I know that this would never happen, but I think it's interesting to think about. Also, while the obese of the world might find this practice discriminatory, I don't see how it's all that different from cutting someone off the alcohol at the bar. This of course assumes that the person in question was not going to drive, which could potentially lead to injuring another individual.

Interested to hear your thoughts on this. It's radical, but I am willing to bet that it's effective. I do not believe that we would have widespread obesity if it wasn't so easy to get a hold of really fatty foods.


Anonymous said...

The issue is that they aren't directly causing anyone else harm.

And a lot of things where you force people to do exactly what you think they should do are effective, but this isn't Soviet Russia.

Brute Force said...

If you could prove that you had a ride home, why aren't you allowed to continue drinking at a bar? How come suicide is technically illegal? You're not doing anyone else any direct harm in that either.

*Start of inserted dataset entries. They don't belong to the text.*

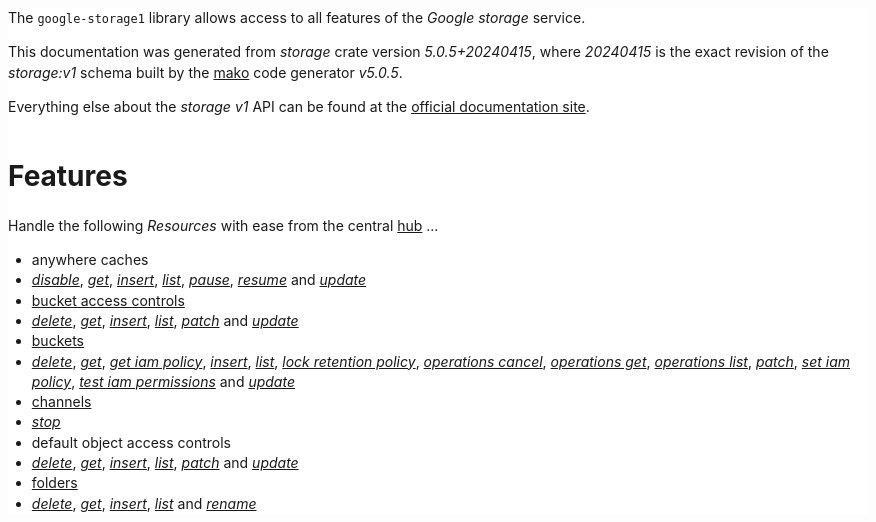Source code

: 
The `google-storage1` library allows access to all features of the *Google storage* service.

This documentation was generated from *storage* crate version *5.0.5+20240415*, where *20240415* is the exact revision of the *storage:v1* schema built by the [mako](http://www.makotemplates.org/) code generator *v5.0.5*.

Everything else about the *storage* *v1* API can be found at the
[official documentation site](https://developers.google.com/storage/docs/json_api/).
# Features

Handle the following *Resources* with ease from the central [hub](https://docs.rs/google-storage1/5.0.5+20240415/google_storage1/Storage) ... 

* anywhere caches
 * [*disable*](https://docs.rs/google-storage1/5.0.5+20240415/google_storage1/api::AnywhereCachDisableCall), [*get*](https://docs.rs/google-storage1/5.0.5+20240415/google_storage1/api::AnywhereCachGetCall), [*insert*](https://docs.rs/google-storage1/5.0.5+20240415/google_storage1/api::AnywhereCachInsertCall), [*list*](https://docs.rs/google-storage1/5.0.5+20240415/google_storage1/api::AnywhereCachListCall), [*pause*](https://docs.rs/google-storage1/5.0.5+20240415/google_storage1/api::AnywhereCachPauseCall), [*resume*](https://docs.rs/google-storage1/5.0.5+20240415/google_storage1/api::AnywhereCachResumeCall) and [*update*](https://docs.rs/google-storage1/5.0.5+20240415/google_storage1/api::AnywhereCachUpdateCall)
* [bucket access controls](https://docs.rs/google-storage1/5.0.5+20240415/google_storage1/api::BucketAccessControl)
 * [*delete*](https://docs.rs/google-storage1/5.0.5+20240415/google_storage1/api::BucketAccessControlDeleteCall), [*get*](https://docs.rs/google-storage1/5.0.5+20240415/google_storage1/api::BucketAccessControlGetCall), [*insert*](https://docs.rs/google-storage1/5.0.5+20240415/google_storage1/api::BucketAccessControlInsertCall), [*list*](https://docs.rs/google-storage1/5.0.5+20240415/google_storage1/api::BucketAccessControlListCall), [*patch*](https://docs.rs/google-storage1/5.0.5+20240415/google_storage1/api::BucketAccessControlPatchCall) and [*update*](https://docs.rs/google-storage1/5.0.5+20240415/google_storage1/api::BucketAccessControlUpdateCall)
* [buckets](https://docs.rs/google-storage1/5.0.5+20240415/google_storage1/api::Bucket)
 * [*delete*](https://docs.rs/google-storage1/5.0.5+20240415/google_storage1/api::BucketDeleteCall), [*get*](https://docs.rs/google-storage1/5.0.5+20240415/google_storage1/api::BucketGetCall), [*get iam policy*](https://docs.rs/google-storage1/5.0.5+20240415/google_storage1/api::BucketGetIamPolicyCall), [*insert*](https://docs.rs/google-storage1/5.0.5+20240415/google_storage1/api::BucketInsertCall), [*list*](https://docs.rs/google-storage1/5.0.5+20240415/google_storage1/api::BucketListCall), [*lock retention policy*](https://docs.rs/google-storage1/5.0.5+20240415/google_storage1/api::BucketLockRetentionPolicyCall), [*operations cancel*](https://docs.rs/google-storage1/5.0.5+20240415/google_storage1/api::BucketOperationCancelCall), [*operations get*](https://docs.rs/google-storage1/5.0.5+20240415/google_storage1/api::BucketOperationGetCall), [*operations list*](https://docs.rs/google-storage1/5.0.5+20240415/google_storage1/api::BucketOperationListCall), [*patch*](https://docs.rs/google-storage1/5.0.5+20240415/google_storage1/api::BucketPatchCall), [*set iam policy*](https://docs.rs/google-storage1/5.0.5+20240415/google_storage1/api::BucketSetIamPolicyCall), [*test iam permissions*](https://docs.rs/google-storage1/5.0.5+20240415/google_storage1/api::BucketTestIamPermissionCall) and [*update*](https://docs.rs/google-storage1/5.0.5+20240415/google_storage1/api::BucketUpdateCall)
* [channels](https://docs.rs/google-storage1/5.0.5+20240415/google_storage1/api::Channel)
 * [*stop*](https://docs.rs/google-storage1/5.0.5+20240415/google_storage1/api::ChannelStopCall)
* default object access controls
 * [*delete*](https://docs.rs/google-storage1/5.0.5+20240415/google_storage1/api::DefaultObjectAccessControlDeleteCall), [*get*](https://docs.rs/google-storage1/5.0.5+20240415/google_storage1/api::DefaultObjectAccessControlGetCall), [*insert*](https://docs.rs/google-storage1/5.0.5+20240415/google_storage1/api::DefaultObjectAccessControlInsertCall), [*list*](https://docs.rs/google-storage1/5.0.5+20240415/google_storage1/api::DefaultObjectAccessControlListCall), [*patch*](https://docs.rs/google-storage1/5.0.5+20240415/google_storage1/api::DefaultObjectAccessControlPatchCall) and [*update*](https://docs.rs/google-storage1/5.0.5+20240415/google_storage1/api::DefaultObjectAccessControlUpdateCall)
* [folders](https://docs.rs/google-storage1/5.0.5+20240415/google_storage1/api::Folder)
 * [*delete*](https://docs.rs/google-storage1/5.0.5+20240415/google_storage1/api::FolderDeleteCall), [*get*](https://docs.rs/google-storage1/5.0.5+20240415/google_storage1/api::FolderGetCall), [*insert*](https://docs.rs/google-storage1/5.0.5+20240415/google_storage1/api::FolderInsertCall), [*list*](https://docs.rs/google-storage1/5.0.5+20240415/google_storage1/api::FolderListCall) and [*rename*](https://docs.rs/google-storage1/5.0.5+20240415/google_storage1/api::FolderRenameCall)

But, what the obese are harming is my pocketbook with additional healthcare costs that I shoulder in part when I pay my taxes.

Anonymous said...

Bottom line is it is a liability issue. Bars are scared that if they allow a drunk have yet another drink chances are he may have a car accident and hurt somebody. In turn the family of the person hurt can and will sue the bar. That’s why they decline service to few and I mean very few patrons. Now the whole part of proving you had a ride is not their business nor will bars take it on. Again that’s too much liability.

On the other hand, an obese person ordering a big Mac is certainly causing harm to himself but he does not pose a risk to others when he leaves the premises of the restaurant. Denying obese people greasy food would be a foolish thing for restaurants to do because I am willing to bet you that obese people dining dollars comprise a significant part of their revenues. Your whole idea of restaurants offering restrictive menus to obese people is a stupid one. Obese people are usually pretty sensitive. They do that and that person will never bring his business to that restaurant again.

Suicide is only illegal if you are unsuccessful @ it.

But your point about obesity being a problem is absolutely true. And I agree it increases healthcare costs for everybody.